This topic has been discussed for years and years. From a 2010 FDIC teleseminar on fair lending:https://www.fdic.gov/news/conferences/fl/2010-11-16-qa.html
"10. I am an independent compliance consultant that works with various banks helping them with Fair Lending reviews and risk assessments. Do you see any problem with me using information from borrowers’ drivers licenses that are stored in the bank’s Customer Information System to obtain demographic information for fair lending analysis such as age, sex, and possibly race? As you know, the government monitoring information is only available for HMDA-covered loans. If I am trying to conduct fair lending analyses on other types of loans, such as consumer loans or vehicle-secured loans, there isn’t much to go on other than making assumptions about race via surnames and gender via first names. If I could use information from the drivers license that is imaged and in the bank’s system, I could get demographic information without having to make assumptions.

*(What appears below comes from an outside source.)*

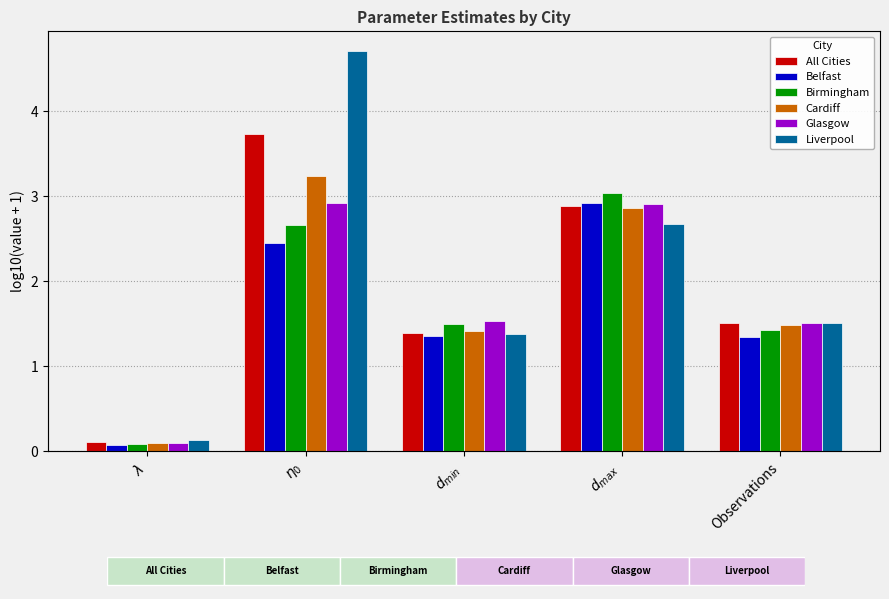

What are all the series names shown in the legend?

All Cities, Belfast, Birmingham, Cardiff, Glasgow, Liverpool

Do you see any problem with doing that? I am independent from the bank and this is done after the loan decision has been made (these are existing loans). To go one step further, would this be OK for a bank’s compliance officer to do too, if that person is independent from the lending function and it’s done after the loan decision has been made?
Regulation B does not prohibit the practice of photo copying or digitally storing photo identification, but it does prohibit the collection of certain demographic information. Given that photo identification usually contains this prohibited information, it is a best practice not to retain a copy of the photo identification. However, if a bank chooses to retain a copy of photo identification, it is best if it is segregated from loan files. Furthermore, the photo identification should only be requested to comply with the USA Patriot Act and not be used as part of the underwriting process.
Keeping the above in mind, photo identification that is available in a customer information system could be used to obtain demographic information to assist in a fair lending analysis. As stated in the question, it would be a more accurate way to conduct the analysis than making assumptions based on factors such as surnames."